* _Questions to answer_
a) According to the text on noise and echo reduction, what kind of noise is spectral subtraction unable to reduce?
b) Reproduce the text on noise and echo reduction from "Echo cancellation is" up to and including "distorting desired speech.".

-------- Selected extract

Traditionally, noise suppression is achieved using only one microphone. One of such noise suppression methods uses spectral subtraction to suppress background noise. The method assumes that the background noise is short-term stationary, i.e. the noise statistics do not change in a short period regardless the activity of the desired speech. Noise statistics are estimated when a desired speech signal is absent and the noise estimates are used to suppress noise in the signal regardless of the activity of desired speech. Spectral subtraction estimates noise statistic and suppress noise in the frequency domain. Each frequency bin is processed independently. This method finds success in stationary noise reduction. However, it is not capable of reducing non-stationary noise.
Another single-microphone noise reduction method uses a directional microphone. Usually, uni-directional microphones are more expensive than omni-directional microphones. Also, uni-directional microphones may limit the way the speech communications devices are used since the mobile device may need to be placed properly to ensure its functionality.
Echo cancellation is typically achieved by de-correlating microphone signal from far end signal using adaptive filtering. Some aggressive echo cancellation algorithms reduce communication into half-duplex mode, where only one user talks at a time. In mobile speech communication, background noise and acoustic echo reduce intelligibility of desired speech. Therefore, it is desirable to reduce both background noise and echo without distorting desired speech.

BRIEF SUMMARY

Multiple microphone noise and echo reduction apparatus and methods are described herein. The apparatus and methods implement a variety of noise and echo reduction techniques and apparatus that can be selectively applied to signals received using multiple microphones. The microphone signals received at each of the multiple microphones can be independently processed to cancel acoustic echo that can be generated due to acoustic or mechanical coupling. The echo cancelled signals may be processed by some or all modules within a signal separator that operates to separate or otherwise isolate a speech signal from noise signals. The signal separator can optionally include a pre-processing de-correlator followed by a blind source separator. The output of the blind source separator can be post filtered to provide post separation de-correlation. The separated speech and noise signals can be non-linearly processed for further noise reduction, and additional post processing can be implemented following the non-linear processing.

----------------
-------- Material shown

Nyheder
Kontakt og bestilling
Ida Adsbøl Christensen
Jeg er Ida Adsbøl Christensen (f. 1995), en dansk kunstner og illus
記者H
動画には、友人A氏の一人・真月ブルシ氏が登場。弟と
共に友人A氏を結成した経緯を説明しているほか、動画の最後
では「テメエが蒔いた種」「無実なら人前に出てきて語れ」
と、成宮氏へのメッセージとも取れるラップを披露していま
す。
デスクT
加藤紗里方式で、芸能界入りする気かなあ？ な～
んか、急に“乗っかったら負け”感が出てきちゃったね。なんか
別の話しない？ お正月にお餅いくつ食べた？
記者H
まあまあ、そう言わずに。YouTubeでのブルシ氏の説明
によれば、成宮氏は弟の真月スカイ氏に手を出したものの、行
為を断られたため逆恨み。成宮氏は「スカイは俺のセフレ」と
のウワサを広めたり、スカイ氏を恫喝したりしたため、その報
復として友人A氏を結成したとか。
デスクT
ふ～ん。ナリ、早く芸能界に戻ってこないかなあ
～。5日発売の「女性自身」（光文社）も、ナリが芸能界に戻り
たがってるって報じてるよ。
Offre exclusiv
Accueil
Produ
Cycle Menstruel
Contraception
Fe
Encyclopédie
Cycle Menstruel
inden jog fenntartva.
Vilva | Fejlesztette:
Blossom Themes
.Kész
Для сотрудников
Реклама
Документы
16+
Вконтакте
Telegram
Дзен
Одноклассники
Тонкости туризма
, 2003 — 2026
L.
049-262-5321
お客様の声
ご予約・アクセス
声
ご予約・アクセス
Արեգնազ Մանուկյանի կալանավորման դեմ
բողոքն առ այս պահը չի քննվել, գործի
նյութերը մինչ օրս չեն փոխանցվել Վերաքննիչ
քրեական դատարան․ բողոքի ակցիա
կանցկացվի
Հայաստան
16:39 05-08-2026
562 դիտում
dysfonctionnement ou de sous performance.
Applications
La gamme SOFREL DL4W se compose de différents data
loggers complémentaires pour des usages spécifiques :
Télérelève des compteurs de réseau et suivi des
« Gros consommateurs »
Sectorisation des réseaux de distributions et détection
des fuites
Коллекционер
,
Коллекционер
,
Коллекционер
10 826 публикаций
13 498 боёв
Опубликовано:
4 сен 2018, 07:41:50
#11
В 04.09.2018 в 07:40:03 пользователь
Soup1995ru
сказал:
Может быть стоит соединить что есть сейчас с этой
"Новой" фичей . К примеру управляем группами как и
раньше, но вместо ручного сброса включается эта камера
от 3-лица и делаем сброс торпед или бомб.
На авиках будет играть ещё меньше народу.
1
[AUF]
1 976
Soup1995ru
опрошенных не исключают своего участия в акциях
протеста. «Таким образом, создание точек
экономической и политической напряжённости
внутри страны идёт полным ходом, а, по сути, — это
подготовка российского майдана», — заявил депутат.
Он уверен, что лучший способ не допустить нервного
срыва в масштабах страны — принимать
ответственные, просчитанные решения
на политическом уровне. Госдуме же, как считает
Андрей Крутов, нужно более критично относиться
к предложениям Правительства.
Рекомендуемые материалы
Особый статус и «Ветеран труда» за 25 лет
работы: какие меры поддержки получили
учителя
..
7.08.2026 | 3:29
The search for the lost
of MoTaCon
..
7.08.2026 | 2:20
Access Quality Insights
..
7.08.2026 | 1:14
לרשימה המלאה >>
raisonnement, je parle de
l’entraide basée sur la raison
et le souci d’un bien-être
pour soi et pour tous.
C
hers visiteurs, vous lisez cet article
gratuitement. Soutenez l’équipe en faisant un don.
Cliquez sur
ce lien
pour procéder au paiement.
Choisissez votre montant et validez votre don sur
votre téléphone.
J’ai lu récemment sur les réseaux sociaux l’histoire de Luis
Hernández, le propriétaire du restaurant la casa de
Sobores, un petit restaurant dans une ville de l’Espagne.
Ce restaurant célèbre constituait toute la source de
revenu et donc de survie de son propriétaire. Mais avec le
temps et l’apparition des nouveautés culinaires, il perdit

----------------

* _Outputs in order_
a) Non-stationary noise.

b)
Echo cancellation is typically achieved by de-correlating microphone signal from far end signal using adaptive filtering. Some aggressive echo cancellation algorithms reduce communication into half-duplex mode, where only one user talks at a time. In mobile speech communication, background noise and acoustic echo reduce intelligibility of desired speech. Therefore, it is desirable to reduce both background noise and echo without distorting desired speech.